Posted on February 20, 2009

More affluence doesn't mean more for luxury retailers

When the financial meltdown hit the US consumer, it became clear that many previous predictions about the luxury market would be wrong, according to Richard Baker, founder of the US-based Premium Knowledge Group, who has provided new insights into the recession's implications for luxury retailers.

According to Baker, the growth of emerging economies and the resulting accumulation of personal wealth is closely tied to the health of the US economy. However, since the last quarter of 2008, several common assumptions have been called into question:

  1. That the number of affluent consumers would continue to increase at a faster than historic rate;  
  2. That the generational transfer of wealth would amplify the potential for the luxury market;  
  3. That the growth in the luxury market would be fastest in the emerging economies;  
  4. That personal financial success always comes with material celebration. Current events have engendered a noticeable slowdown in the display of personal wealth, and those who can still afford luxury purchases are already known to be postponing many of them in order to avoid calling attention to their own good fortune.

As a result, the company suggests, luxury merchants can no longer count on the sheer increase in the number of affluent consumers to ensure the (at least in the near future) the viability of their brands and their companies. Neither can they count on existing affluent consumers to spend the way they did in the past.

Perhaps most importantly, the model for marketing luxury products and services to the wealthy will need to be aligned with changing consumer behaviours and needs, and more attention must be focused on the purpose of wealth, its benefits to society, and the related positive role of luxury as a medium or language rather than being an goal in its own right.

"Current conditions, and the probability that these conditions will last for some time yet, make the task of the luxury marketer far more difficult," concluded Baker. "More precision must be developed in differentiating the wealthy from each other, positioning products and services on a relevant basis, communicating in the language of the targeted consumer, and facilitating socially constructive relationships."

********************

EXERCISE DETAILS:
Will you quote, word for word, the part of the article on luxury retailers that opens with the words containing "Perhaps most importantly, the" and closes with "its own right."? The records come from a separate source, not from the article on luxury retailers.

********************

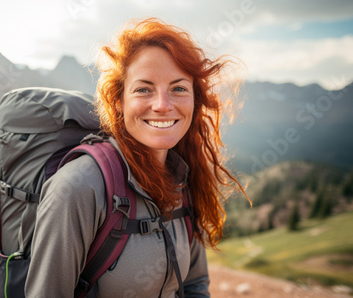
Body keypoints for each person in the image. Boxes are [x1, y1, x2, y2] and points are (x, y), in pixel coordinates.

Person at [25, 17, 248, 297]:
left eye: (178, 88)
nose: (162, 105)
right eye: (144, 89)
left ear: (194, 99)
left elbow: (194, 284)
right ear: (119, 101)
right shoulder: (78, 187)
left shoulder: (181, 180)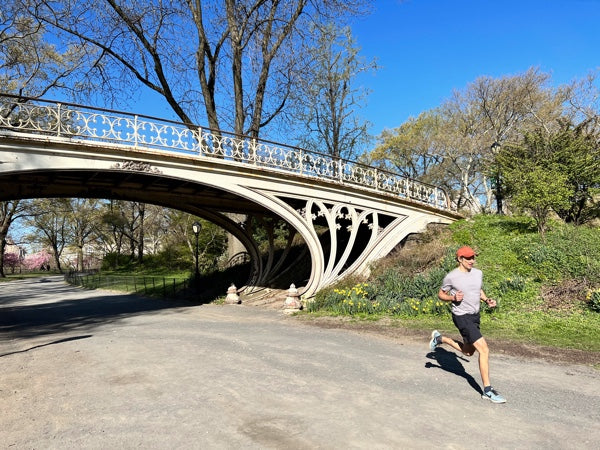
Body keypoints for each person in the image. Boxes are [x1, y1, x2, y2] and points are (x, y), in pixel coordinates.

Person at [429, 245, 506, 404]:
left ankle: (440, 339)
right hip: (461, 316)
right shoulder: (452, 277)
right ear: (460, 259)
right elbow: (441, 294)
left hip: (474, 316)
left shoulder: (478, 273)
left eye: (473, 257)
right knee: (484, 349)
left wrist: (486, 300)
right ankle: (488, 390)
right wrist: (452, 298)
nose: (472, 260)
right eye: (469, 258)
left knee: (468, 352)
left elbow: (478, 290)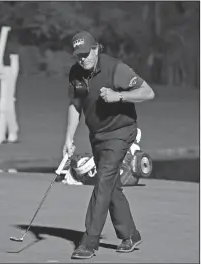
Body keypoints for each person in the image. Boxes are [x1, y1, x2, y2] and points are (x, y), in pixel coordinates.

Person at [63, 31, 155, 259]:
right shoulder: (76, 72)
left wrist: (118, 96)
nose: (82, 59)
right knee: (111, 186)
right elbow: (75, 105)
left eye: (85, 54)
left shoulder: (116, 68)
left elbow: (148, 92)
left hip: (121, 132)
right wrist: (68, 138)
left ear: (96, 48)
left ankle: (89, 241)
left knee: (103, 181)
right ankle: (130, 234)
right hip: (98, 135)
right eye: (78, 55)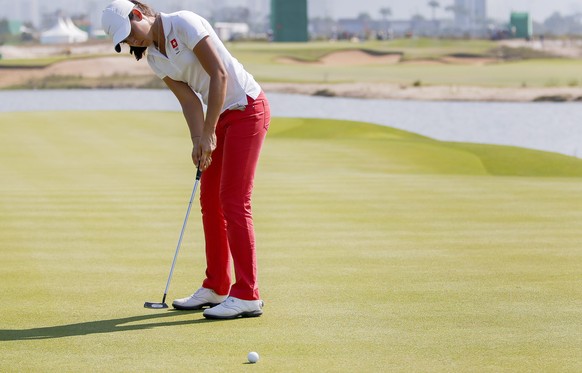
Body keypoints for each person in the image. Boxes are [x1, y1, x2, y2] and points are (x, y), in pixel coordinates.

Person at [102, 0, 270, 320]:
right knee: (210, 201)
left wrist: (208, 133)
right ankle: (217, 285)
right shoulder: (155, 58)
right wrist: (198, 140)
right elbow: (190, 101)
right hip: (218, 116)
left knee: (234, 201)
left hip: (247, 108)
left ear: (139, 15)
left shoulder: (185, 22)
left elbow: (218, 75)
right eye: (124, 40)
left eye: (129, 32)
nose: (130, 41)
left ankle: (248, 294)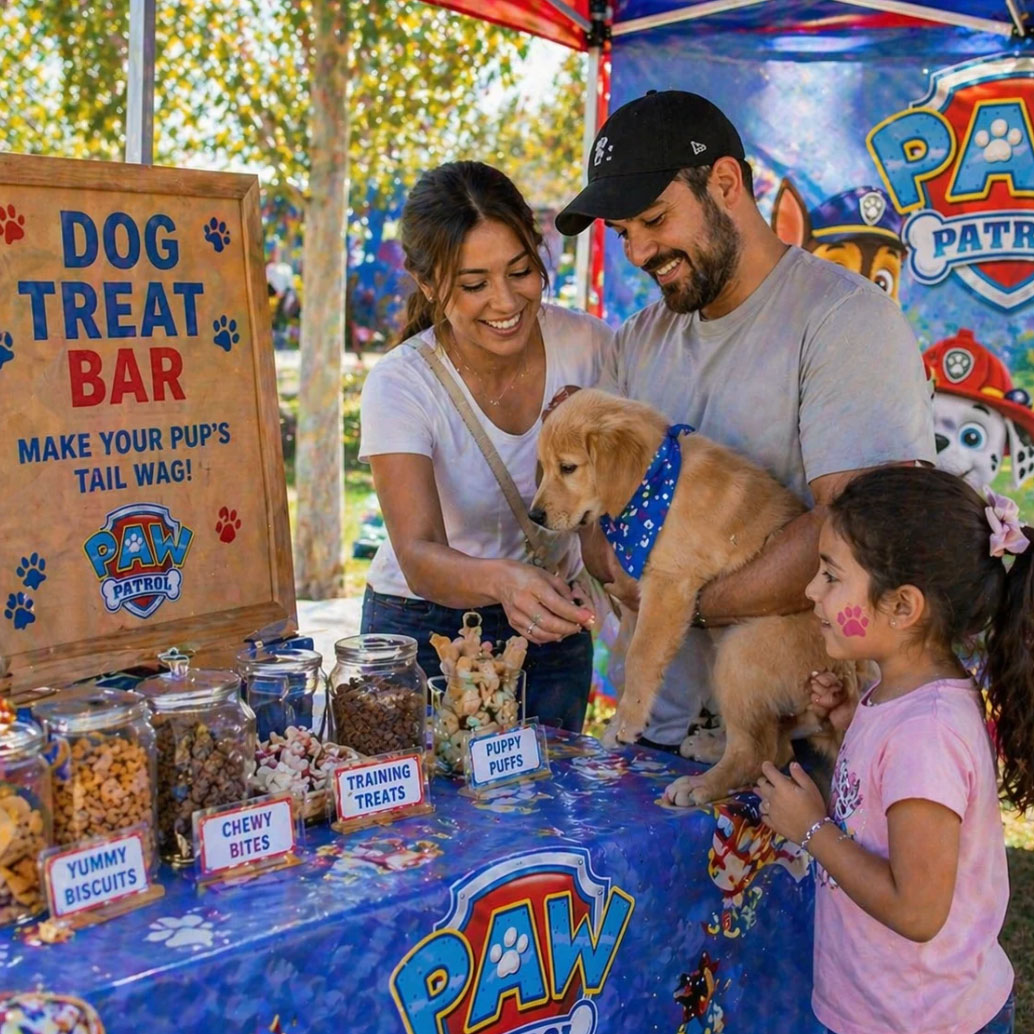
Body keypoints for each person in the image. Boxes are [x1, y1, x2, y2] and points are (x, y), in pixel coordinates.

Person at [554, 90, 935, 752]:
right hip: (656, 737)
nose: (639, 252)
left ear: (725, 183)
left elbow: (856, 529)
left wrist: (678, 597)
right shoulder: (639, 340)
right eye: (623, 235)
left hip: (802, 741)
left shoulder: (844, 323)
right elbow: (594, 517)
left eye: (654, 219)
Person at [753, 465, 1028, 1034]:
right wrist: (850, 721)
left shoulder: (926, 733)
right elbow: (888, 793)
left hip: (918, 1019)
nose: (811, 591)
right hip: (883, 1005)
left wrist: (811, 828)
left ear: (903, 607)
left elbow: (918, 910)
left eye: (830, 576)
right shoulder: (904, 694)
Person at [359, 161, 614, 732]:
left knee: (543, 809)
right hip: (423, 630)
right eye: (474, 285)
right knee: (428, 816)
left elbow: (626, 493)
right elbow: (419, 552)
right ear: (428, 285)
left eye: (521, 271)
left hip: (551, 629)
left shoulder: (591, 347)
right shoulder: (402, 382)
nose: (505, 302)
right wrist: (504, 581)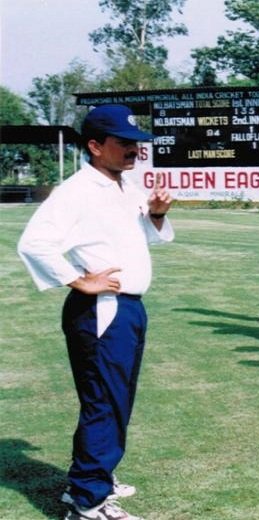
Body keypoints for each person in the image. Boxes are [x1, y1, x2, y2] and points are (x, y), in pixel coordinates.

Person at [18, 104, 174, 520]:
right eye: (123, 143)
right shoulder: (77, 190)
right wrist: (79, 279)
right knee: (103, 401)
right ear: (94, 145)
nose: (134, 151)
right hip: (102, 308)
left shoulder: (125, 186)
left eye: (137, 144)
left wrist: (156, 214)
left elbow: (148, 237)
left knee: (116, 398)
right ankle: (88, 500)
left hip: (129, 308)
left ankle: (94, 477)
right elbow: (34, 243)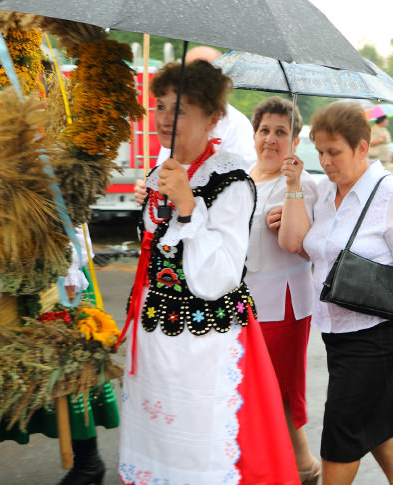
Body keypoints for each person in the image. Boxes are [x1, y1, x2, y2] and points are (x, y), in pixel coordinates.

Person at [118, 60, 298, 484]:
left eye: (180, 110)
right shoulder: (161, 171)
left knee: (199, 450)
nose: (164, 119)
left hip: (205, 347)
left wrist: (187, 206)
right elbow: (153, 258)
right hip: (154, 339)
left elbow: (219, 276)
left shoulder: (232, 180)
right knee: (157, 443)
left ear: (213, 116)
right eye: (160, 106)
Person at [277, 102, 393, 485]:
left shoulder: (392, 192)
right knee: (373, 411)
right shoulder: (324, 192)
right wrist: (293, 193)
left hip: (377, 327)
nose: (326, 161)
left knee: (342, 427)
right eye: (321, 152)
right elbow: (302, 246)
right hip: (335, 327)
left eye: (335, 152)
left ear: (362, 148)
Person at [0, 224, 120, 485]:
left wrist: (66, 275)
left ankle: (88, 464)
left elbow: (68, 221)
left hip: (43, 281)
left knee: (64, 374)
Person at [244, 96, 321, 484]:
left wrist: (291, 193)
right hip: (241, 302)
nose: (271, 140)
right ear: (253, 133)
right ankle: (277, 464)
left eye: (281, 132)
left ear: (295, 140)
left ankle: (302, 465)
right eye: (264, 131)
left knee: (282, 389)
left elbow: (299, 244)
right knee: (252, 387)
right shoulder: (240, 177)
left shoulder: (303, 183)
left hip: (283, 304)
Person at [155, 46, 256, 168]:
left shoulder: (237, 123)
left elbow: (248, 170)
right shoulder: (172, 126)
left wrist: (183, 187)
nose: (164, 120)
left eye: (200, 75)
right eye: (160, 107)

********************

WRITTEN SOLUTION:
Perhaps most importantly, the model for marketing luxury products and services to the wealthy will need to be aligned with changing consumer behaviours and needs, and more attention must be focused on the purpose of wealth, its benefits to society, and the related positive role of luxury as a medium or language rather than being an goal in its own right.